Basic child support is determined according to the net incomes of both parents, the number and ages of the children in each household, and a schedule that was determined by the Washington State Legislature. The income and assets of new spouses or partners usually must be disclosed, but does not become a reason to affect the child support amount unless they are extraordinarily high. Deviations from the basic child support calculation can be approved for specific, unusual reasons. A copy of the Washington State Child Support Worksheet, including instructions, is available from the Office of the Administrator of the Courts and can be downloaded at http://www.courts.wa.gov/forms/.

How do you change child support?

A Motion for Adjustment or a Petition for Modification of Child Support can be filed. Both parents can agree on what the new support amount should be. In any case, the new support amount must be approved with a court order. Agreements without a court order cannot be enforced and are not effective.

Does child support get deducted from the payor’s paycheck? How?

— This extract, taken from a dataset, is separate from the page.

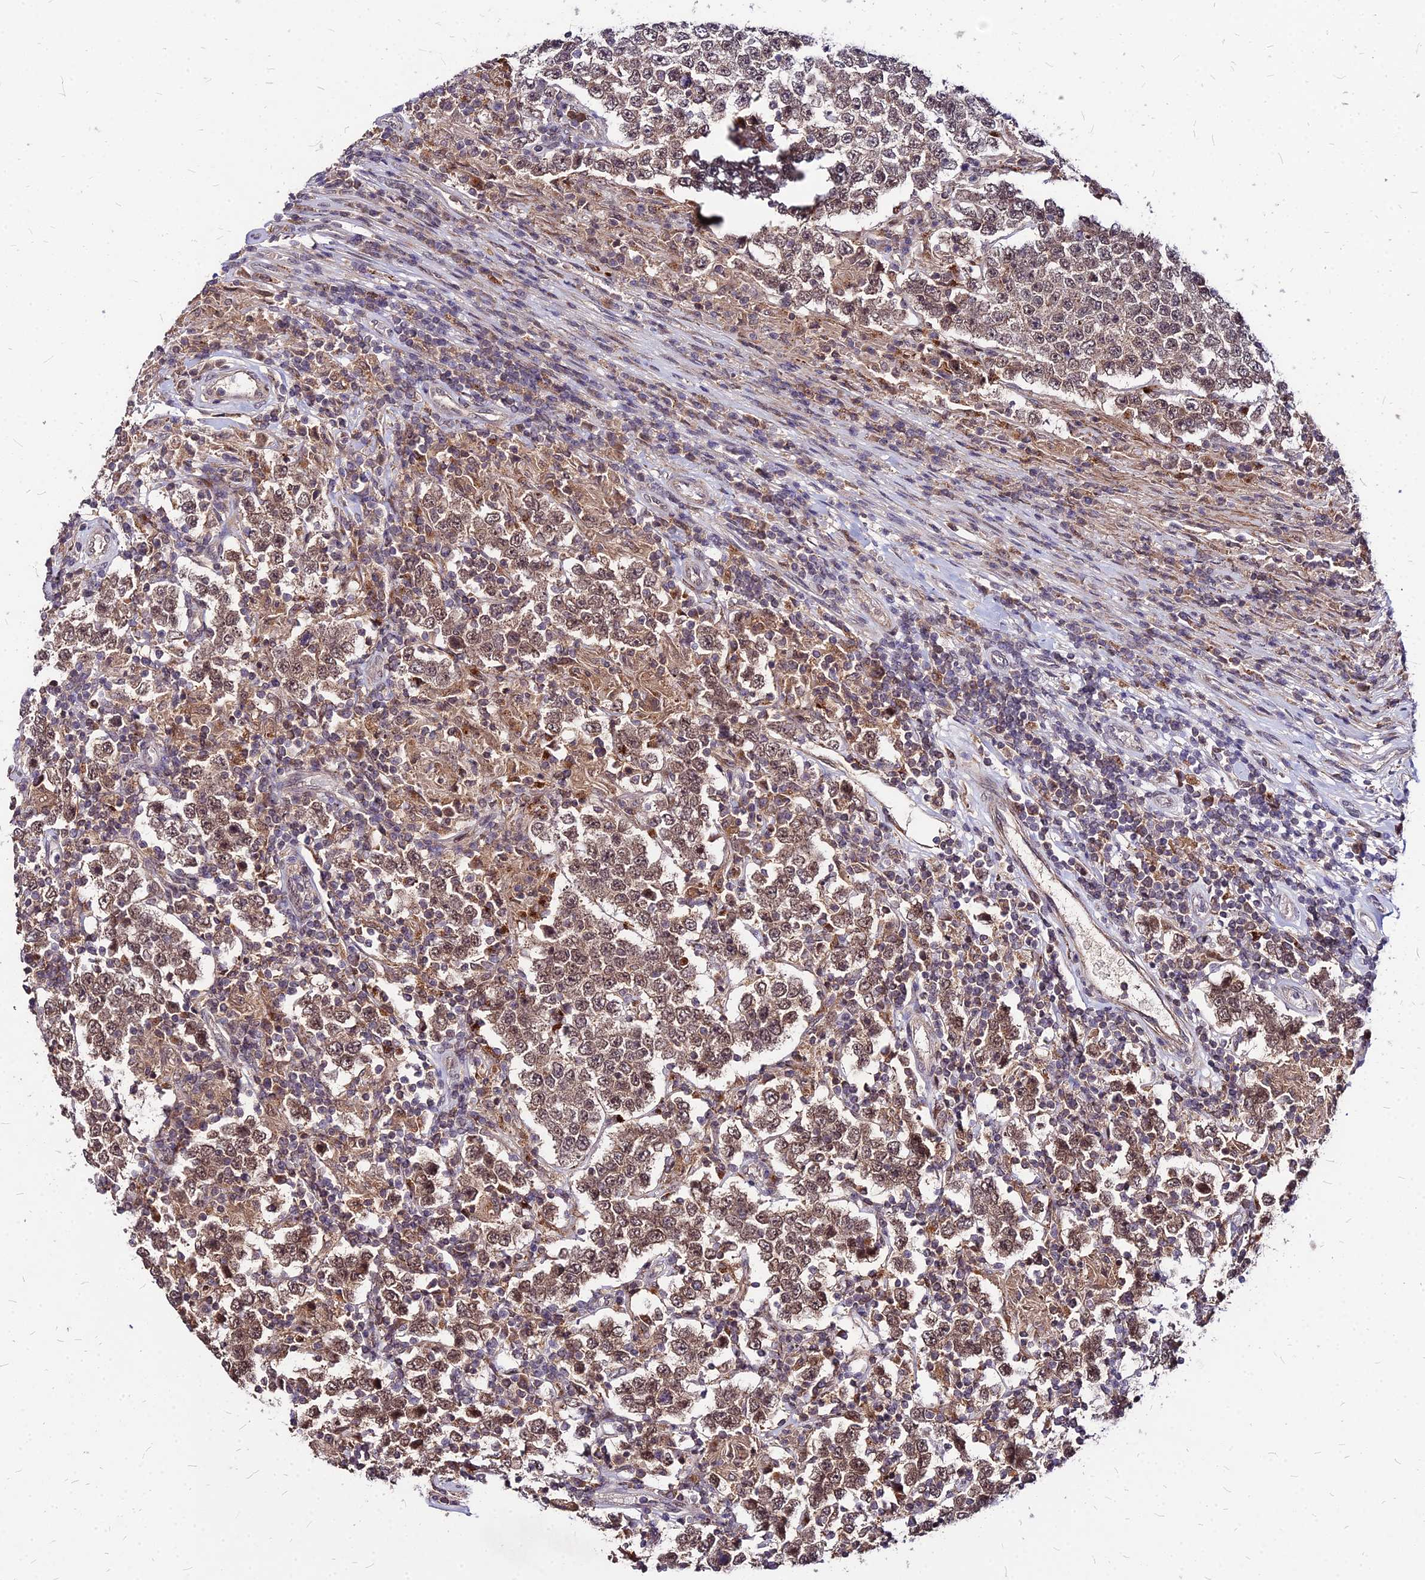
{"staining": {"intensity": "moderate", "quantity": ">75%", "location": "cytoplasmic/membranous,nuclear"}, "tissue": "testis cancer", "cell_type": "Tumor cells", "image_type": "cancer", "snomed": [{"axis": "morphology", "description": "Normal tissue, NOS"}, {"axis": "morphology", "description": "Urothelial carcinoma, High grade"}, {"axis": "morphology", "description": "Seminoma, NOS"}, {"axis": "morphology", "description": "Carcinoma, Embryonal, NOS"}, {"axis": "topography", "description": "Urinary bladder"}, {"axis": "topography", "description": "Testis"}], "caption": "IHC micrograph of human testis embryonal carcinoma stained for a protein (brown), which exhibits medium levels of moderate cytoplasmic/membranous and nuclear positivity in approximately >75% of tumor cells.", "gene": "APBA3", "patient": {"sex": "male", "age": 41}}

Yes. This is done automatically through the Washington State Division of Child Support if support payments are late, or if your Order of Child Support says this will occur. There are no fees for this service.

When will the court allow a deviation from the guidelines?

A deviation is allowed for any good reason, but the court must put the reason in writing and it must be in the Order of Child Support. The judges do not approve deviations just because the parents agree to them – the deviations must make good sense and be within the law.